Investigative journalist Tim Shorrock, who wrote the phenomenal book "Spies for Hire: The Secret World of Intelligence Outsourcing," the first expose of the $45 billion intelligence-industrial complex, created an online database that profiles ten key intelligence contractors. Among them: SAIC, Booz Allen Hamilton, Raytheon and Lockheed Martin.

"I started it to provide activists, researchers and journalists a way to learn quickly about the companies that dominate the spying industry and understand exactly what they do for the CIA, the NSA, the Pentagon and other agencies," says Shorrock. "The database also provides updates on recent contracts and former spooks as they move through the revolving door from agency to industry and back again – among them John Brennan, President Obama’s chief intelligence adviser, and Mike McConnell, who was Director of National Intelligence during the Bush administration and is now back in his old position as a senior executive with Booz Allen Hamilton."
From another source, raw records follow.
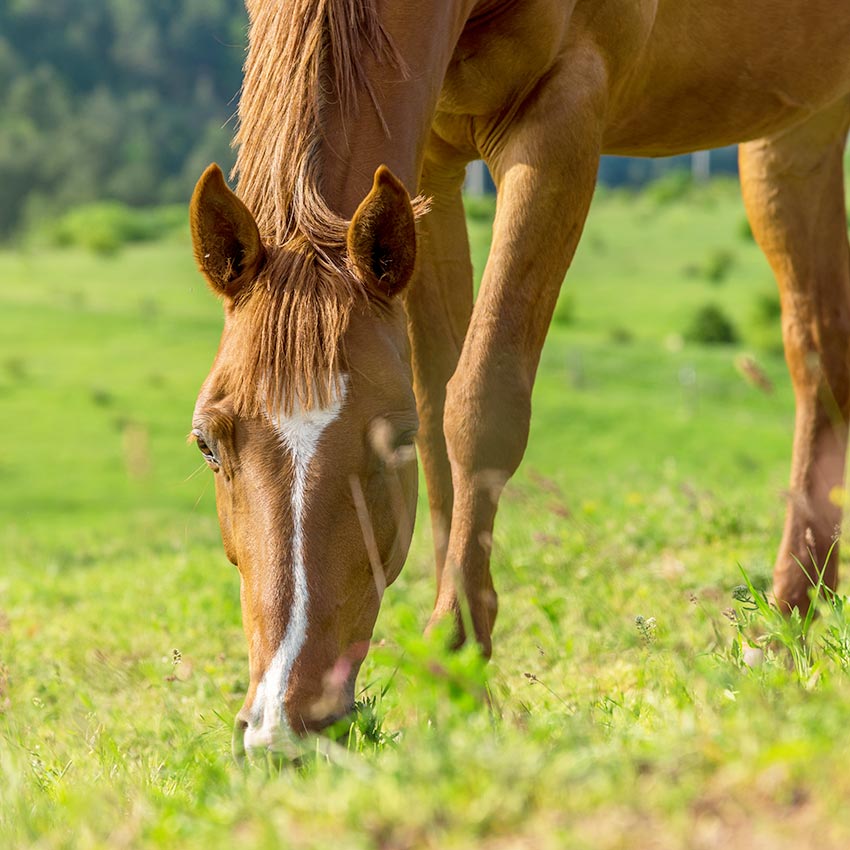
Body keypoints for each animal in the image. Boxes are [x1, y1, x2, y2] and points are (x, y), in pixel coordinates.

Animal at [189, 0, 848, 756]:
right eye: (208, 444)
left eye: (389, 443)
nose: (283, 727)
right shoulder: (429, 171)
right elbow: (440, 415)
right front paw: (462, 668)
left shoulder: (560, 118)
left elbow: (479, 405)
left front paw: (453, 668)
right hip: (800, 127)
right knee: (821, 354)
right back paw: (794, 624)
The Spies for Hire database, which is a joint project with CorpWatch, can be accessed here. I also highly recommend Shorrock’s book, which details how US intel became privatized and digs deep into the ties between intelligence contractors and spying programs such as NSA warrantless surveillance.
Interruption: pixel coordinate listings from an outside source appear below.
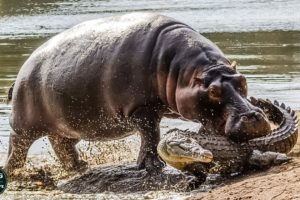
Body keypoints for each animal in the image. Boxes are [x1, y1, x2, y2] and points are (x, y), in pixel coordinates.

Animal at [4, 12, 270, 175]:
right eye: (213, 91)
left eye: (243, 80)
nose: (254, 116)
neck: (181, 71)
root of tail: (20, 73)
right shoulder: (141, 109)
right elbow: (151, 135)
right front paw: (153, 166)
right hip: (25, 125)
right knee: (17, 146)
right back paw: (16, 174)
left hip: (69, 125)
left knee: (61, 144)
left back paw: (80, 167)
Meanwhile, the New America Foundation has used Google Maps satellite technology to create a database showing US drone strikes in Pakistan. You can access it here. Users can see a map of the areas bombed under both the Bush and Obama administrations and each strike, to the extent that information is available, is described in the margin. The "research on these pages, which we have created in a good faith effort to be as transparent as possible with our sources and analysis and will be updated regularly, draws only on accounts from reliable media organizations with deep reporting capabilities in Pakistan," write Peter Bergen and Katherine Tiedemann, who coordinate the "drones database." The number of civilian deaths caused by US drones is an area of great debate. Some sources put the number of civilian deaths much higher than those reflected by New America’s drones database.

Both of these resources, if regularly updated, will prove very useful.